--- Brief ---
From the line that contains "left hip: (1, 257)" down to the last line of the data below, transcribe every line exactly.

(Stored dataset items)

#####

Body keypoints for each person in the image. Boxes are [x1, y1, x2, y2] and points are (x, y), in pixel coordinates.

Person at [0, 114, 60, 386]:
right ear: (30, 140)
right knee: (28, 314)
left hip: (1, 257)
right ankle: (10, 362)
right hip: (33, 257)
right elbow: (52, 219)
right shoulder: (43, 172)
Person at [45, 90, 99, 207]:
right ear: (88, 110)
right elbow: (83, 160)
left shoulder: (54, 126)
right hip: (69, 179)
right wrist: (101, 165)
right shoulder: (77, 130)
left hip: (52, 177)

#####

--- Response for this exercise ---
left hip: (1, 257)
right ankle: (10, 362)
right hip: (33, 257)
right elbow: (52, 219)
right shoulder: (43, 172)
Person at [45, 90, 99, 207]:
right ear: (88, 110)
right elbow: (83, 160)
left shoulder: (54, 126)
right hip: (69, 179)
right wrist: (101, 165)
right shoulder: (77, 130)
left hip: (52, 177)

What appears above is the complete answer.